NOVA IMS — MSc in Data Science and Advanced Analytics (2025)
Course: Business Cases with Data Science · Instructor: Prof. Nuno António
Hotel H (Lisbon) seeks to redesign its customer segmentation strategy.
Using customer and booking data, we apply unsupervised learning to identify homogeneous groups that support targeted marketing and product definition.
- Business Understanding: the existing segmentation (by booking origin) was too simplistic.
- Data Understanding: 111 733 records, 29 features → reduced to ≈107 842 valid clients.
- Data Preparation: duplicate handling, incoherences fix, creation of new features (Has_Preferences, BookingPeriodicity, PercOtherRevenue, CheckInRate, etc.), and merge with external language and income data.
- Feature Selection: PCA → retain ≥95 % variance · Spearman correlation (>0.8 threshold) · remove low-variance features.
- Modeling: K-Means tested for k = 4 … 7 ; evaluated via Elbow method, R² (explained variance) and Silhouette Score (0.152 for 6 clusters, R² = 0.43).

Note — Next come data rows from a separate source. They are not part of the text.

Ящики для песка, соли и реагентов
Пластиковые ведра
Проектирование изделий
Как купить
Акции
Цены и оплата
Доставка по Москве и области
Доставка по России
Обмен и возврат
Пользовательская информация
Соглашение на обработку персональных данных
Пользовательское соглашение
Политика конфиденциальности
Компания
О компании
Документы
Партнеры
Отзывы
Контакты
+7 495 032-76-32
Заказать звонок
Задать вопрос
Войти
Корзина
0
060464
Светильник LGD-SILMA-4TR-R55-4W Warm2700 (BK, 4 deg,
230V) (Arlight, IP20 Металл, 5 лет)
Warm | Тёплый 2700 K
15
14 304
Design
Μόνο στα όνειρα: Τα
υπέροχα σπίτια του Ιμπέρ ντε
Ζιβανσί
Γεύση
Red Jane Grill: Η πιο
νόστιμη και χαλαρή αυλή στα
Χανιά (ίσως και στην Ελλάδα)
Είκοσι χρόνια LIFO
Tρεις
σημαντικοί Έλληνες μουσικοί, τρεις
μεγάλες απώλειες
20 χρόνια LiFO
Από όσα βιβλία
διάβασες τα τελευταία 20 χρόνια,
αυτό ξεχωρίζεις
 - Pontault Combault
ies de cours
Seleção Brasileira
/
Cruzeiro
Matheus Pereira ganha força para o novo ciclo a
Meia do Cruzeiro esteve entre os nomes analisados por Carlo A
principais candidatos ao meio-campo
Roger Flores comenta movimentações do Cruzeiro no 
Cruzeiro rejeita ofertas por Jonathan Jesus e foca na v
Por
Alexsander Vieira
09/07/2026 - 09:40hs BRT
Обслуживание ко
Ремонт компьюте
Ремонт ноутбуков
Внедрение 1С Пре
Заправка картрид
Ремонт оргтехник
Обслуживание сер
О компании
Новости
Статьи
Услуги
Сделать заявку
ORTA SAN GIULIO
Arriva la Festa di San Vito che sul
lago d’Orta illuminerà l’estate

- Chosen Solution: 6 clusters (plus potential segment) offering best business interpretability and separation.
| Cluster | Description |
|---|---|
| 0 | Loyal High-Spenders / High-End Corporate |
| 1 | Portuguese-Speaking Business Travelers |
| 2 | Big Elderly Groups |
| 3 | Family & Interactive Customers |
| 4 | Last-Minute Budget Travelers |
| 5 | One-Time Customers |
| 5 + 1 | Potential Customers (not yet checked in) |
Tailored marketing actions per segment: personalized loyalty programs, Portuguese-language promotions, family bundles, budget packages, and first-stay discounts. Deployment plan includes CRM automation and 6-month retraining schedule.